- **WORK REQUIRED**:
In the records that follow, the lines from the one containing "2）使用搜索功能，找到需要更改的二维码编号" to the one containing "[Comparison of project", inclusive, are to be given again exactly.

Saved entries:

*** Begin section ***

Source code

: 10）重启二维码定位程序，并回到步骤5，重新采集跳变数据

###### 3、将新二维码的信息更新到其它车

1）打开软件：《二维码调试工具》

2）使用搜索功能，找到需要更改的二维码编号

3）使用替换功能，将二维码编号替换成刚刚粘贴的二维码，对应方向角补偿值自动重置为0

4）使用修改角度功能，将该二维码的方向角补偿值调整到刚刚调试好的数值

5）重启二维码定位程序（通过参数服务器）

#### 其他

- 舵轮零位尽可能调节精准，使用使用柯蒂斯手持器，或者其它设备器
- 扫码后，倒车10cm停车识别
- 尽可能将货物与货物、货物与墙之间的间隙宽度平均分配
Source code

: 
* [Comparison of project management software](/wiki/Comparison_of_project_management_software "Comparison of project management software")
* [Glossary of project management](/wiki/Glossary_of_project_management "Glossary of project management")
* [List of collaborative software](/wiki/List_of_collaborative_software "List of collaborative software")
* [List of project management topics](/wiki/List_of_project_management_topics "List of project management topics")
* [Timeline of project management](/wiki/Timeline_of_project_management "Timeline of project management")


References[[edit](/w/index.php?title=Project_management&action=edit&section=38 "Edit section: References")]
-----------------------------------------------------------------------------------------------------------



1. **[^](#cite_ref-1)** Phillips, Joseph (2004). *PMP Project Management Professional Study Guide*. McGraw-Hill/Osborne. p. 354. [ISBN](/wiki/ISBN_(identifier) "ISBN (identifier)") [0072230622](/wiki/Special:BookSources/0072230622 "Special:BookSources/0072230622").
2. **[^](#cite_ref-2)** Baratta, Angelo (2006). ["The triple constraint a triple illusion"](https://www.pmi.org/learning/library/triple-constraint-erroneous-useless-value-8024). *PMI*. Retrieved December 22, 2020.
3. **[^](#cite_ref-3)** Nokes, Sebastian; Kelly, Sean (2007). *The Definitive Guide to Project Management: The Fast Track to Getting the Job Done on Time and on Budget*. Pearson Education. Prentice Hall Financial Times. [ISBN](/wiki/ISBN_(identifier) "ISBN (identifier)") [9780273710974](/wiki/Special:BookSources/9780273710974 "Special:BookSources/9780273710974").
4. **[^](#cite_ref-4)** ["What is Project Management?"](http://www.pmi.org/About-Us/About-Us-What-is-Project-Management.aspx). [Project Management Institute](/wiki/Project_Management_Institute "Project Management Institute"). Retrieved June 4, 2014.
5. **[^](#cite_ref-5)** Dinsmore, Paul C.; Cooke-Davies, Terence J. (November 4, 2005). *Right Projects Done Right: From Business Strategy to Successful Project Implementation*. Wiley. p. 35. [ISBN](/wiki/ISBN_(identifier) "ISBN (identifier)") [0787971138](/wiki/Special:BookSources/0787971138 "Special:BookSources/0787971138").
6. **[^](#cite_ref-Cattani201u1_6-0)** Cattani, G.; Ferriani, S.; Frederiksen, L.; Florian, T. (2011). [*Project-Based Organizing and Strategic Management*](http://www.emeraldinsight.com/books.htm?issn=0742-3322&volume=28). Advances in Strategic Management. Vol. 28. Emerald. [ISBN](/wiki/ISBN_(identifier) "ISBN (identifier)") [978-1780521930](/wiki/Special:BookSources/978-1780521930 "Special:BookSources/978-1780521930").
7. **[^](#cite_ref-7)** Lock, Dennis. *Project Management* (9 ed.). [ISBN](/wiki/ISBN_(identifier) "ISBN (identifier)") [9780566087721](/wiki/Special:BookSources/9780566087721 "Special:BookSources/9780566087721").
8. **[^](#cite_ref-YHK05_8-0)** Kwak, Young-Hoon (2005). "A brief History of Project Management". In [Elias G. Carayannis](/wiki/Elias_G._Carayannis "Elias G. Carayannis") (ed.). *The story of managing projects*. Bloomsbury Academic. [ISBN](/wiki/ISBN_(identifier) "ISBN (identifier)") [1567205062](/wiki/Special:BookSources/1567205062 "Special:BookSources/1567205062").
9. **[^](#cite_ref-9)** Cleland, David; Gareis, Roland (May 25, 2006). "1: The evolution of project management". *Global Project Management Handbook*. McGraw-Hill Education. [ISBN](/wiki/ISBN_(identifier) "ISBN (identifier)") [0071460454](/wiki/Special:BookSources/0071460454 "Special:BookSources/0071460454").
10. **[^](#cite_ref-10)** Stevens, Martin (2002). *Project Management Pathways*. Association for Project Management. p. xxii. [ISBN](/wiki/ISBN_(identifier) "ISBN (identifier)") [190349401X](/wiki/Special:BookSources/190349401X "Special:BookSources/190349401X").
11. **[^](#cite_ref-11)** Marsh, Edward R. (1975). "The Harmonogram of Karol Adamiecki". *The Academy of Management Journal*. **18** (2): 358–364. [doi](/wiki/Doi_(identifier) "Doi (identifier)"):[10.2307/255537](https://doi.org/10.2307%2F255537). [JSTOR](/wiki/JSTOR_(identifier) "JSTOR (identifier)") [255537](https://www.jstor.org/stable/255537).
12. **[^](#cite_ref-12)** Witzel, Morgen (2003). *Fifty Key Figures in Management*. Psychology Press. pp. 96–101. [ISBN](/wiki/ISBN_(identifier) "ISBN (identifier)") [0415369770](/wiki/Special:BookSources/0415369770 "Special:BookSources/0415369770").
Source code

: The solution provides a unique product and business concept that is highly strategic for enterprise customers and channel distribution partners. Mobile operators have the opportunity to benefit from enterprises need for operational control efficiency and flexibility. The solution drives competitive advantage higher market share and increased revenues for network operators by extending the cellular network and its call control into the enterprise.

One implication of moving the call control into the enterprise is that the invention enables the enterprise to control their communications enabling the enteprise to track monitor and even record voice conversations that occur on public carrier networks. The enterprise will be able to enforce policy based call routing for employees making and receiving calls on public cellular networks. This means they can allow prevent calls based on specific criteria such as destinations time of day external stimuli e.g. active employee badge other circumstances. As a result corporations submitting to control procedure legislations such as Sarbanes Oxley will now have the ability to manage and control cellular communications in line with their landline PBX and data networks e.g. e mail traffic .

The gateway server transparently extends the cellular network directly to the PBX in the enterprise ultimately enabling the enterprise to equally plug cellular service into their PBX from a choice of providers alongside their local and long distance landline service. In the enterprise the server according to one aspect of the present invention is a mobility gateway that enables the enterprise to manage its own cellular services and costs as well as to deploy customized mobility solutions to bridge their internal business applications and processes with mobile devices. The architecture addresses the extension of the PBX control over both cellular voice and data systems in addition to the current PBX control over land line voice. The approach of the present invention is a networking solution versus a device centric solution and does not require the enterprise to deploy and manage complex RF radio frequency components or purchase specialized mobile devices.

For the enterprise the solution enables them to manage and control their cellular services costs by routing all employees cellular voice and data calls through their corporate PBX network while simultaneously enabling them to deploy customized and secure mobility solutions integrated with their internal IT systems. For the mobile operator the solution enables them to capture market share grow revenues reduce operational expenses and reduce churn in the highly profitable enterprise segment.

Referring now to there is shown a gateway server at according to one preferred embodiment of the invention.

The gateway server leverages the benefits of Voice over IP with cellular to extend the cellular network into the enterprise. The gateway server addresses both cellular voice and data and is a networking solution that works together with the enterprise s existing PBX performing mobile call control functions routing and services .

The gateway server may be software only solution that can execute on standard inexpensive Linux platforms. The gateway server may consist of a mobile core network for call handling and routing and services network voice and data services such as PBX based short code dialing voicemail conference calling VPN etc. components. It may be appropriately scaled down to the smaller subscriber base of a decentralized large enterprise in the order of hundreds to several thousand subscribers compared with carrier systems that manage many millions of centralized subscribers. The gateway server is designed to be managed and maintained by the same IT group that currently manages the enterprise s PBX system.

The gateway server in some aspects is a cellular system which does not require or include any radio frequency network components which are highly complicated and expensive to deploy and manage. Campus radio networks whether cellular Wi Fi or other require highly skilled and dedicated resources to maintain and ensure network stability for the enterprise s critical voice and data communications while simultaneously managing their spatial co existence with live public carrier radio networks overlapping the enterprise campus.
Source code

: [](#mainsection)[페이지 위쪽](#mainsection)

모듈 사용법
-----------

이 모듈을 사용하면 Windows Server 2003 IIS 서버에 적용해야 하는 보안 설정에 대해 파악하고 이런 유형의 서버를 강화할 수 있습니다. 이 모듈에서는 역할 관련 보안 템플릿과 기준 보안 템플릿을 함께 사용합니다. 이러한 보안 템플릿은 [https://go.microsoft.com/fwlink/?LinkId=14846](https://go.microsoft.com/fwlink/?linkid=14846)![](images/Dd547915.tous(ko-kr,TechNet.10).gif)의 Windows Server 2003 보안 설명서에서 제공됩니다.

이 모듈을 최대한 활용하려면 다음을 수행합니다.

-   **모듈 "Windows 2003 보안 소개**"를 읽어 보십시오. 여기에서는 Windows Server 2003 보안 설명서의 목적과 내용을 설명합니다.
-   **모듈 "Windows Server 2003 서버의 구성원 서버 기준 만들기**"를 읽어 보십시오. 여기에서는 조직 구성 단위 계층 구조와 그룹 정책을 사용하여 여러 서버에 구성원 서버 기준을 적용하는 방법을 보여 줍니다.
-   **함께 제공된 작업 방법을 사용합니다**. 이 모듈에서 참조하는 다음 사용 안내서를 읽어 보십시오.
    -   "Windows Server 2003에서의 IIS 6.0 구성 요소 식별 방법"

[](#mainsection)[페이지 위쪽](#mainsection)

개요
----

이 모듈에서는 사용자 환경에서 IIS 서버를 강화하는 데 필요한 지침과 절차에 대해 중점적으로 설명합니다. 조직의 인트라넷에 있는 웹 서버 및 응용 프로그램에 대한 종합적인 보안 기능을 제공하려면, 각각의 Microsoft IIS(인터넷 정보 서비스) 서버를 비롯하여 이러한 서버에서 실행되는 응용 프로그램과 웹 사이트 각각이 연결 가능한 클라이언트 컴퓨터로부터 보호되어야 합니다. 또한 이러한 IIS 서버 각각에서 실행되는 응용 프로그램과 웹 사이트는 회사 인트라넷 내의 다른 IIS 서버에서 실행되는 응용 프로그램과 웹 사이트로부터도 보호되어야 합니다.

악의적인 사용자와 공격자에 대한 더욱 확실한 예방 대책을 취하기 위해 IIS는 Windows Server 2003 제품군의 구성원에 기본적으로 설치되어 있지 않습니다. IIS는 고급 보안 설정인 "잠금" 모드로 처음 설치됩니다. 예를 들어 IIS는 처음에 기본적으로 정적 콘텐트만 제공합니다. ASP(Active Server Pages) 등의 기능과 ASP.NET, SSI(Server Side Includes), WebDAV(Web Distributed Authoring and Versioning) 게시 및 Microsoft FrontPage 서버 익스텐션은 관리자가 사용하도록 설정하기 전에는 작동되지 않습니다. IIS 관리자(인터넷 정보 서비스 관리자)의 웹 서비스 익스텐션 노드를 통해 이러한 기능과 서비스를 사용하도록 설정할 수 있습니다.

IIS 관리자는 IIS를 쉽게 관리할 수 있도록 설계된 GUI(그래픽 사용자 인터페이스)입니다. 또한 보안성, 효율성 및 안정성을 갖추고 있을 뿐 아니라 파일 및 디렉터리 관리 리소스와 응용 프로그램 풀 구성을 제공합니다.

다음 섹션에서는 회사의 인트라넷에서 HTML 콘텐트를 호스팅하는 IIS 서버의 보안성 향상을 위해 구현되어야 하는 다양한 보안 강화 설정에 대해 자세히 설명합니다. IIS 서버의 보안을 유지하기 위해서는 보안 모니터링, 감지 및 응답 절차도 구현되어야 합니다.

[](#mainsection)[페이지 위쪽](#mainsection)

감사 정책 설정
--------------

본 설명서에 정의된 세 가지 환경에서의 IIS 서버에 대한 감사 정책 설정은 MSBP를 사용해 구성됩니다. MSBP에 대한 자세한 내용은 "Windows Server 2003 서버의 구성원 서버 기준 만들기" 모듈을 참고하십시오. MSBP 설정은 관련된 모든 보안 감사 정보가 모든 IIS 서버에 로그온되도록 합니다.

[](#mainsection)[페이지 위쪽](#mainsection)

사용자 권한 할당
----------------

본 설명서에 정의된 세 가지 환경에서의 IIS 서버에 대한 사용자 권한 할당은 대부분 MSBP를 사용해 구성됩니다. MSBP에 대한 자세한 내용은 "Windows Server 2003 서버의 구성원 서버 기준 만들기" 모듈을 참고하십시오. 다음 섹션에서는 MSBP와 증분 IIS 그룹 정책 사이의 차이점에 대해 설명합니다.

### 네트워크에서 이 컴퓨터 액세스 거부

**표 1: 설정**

*** End section ***

- **EXERCISE SOLUTION**:
2）使用搜索功能，找到需要更改的二维码编号

3）使用替换功能，将二维码编号替换成刚刚粘贴的二维码，对应方向角补偿值自动重置为0

4）使用修改角度功能，将该二维码的方向角补偿值调整到刚刚调试好的数值

5）重启二维码定位程序（通过参数服务器）

#### 其他

- 舵轮零位尽可能调节精准，使用使用柯蒂斯手持器，或者其它设备器
- 扫码后，倒车10cm停车识别
- 尽可能将货物与货物、货物与墙之间的间隙宽度平均分配
Source code

: 
* [Comparison of project management software](/wiki/Comparison_of_project_management_software "Comparison of project management software")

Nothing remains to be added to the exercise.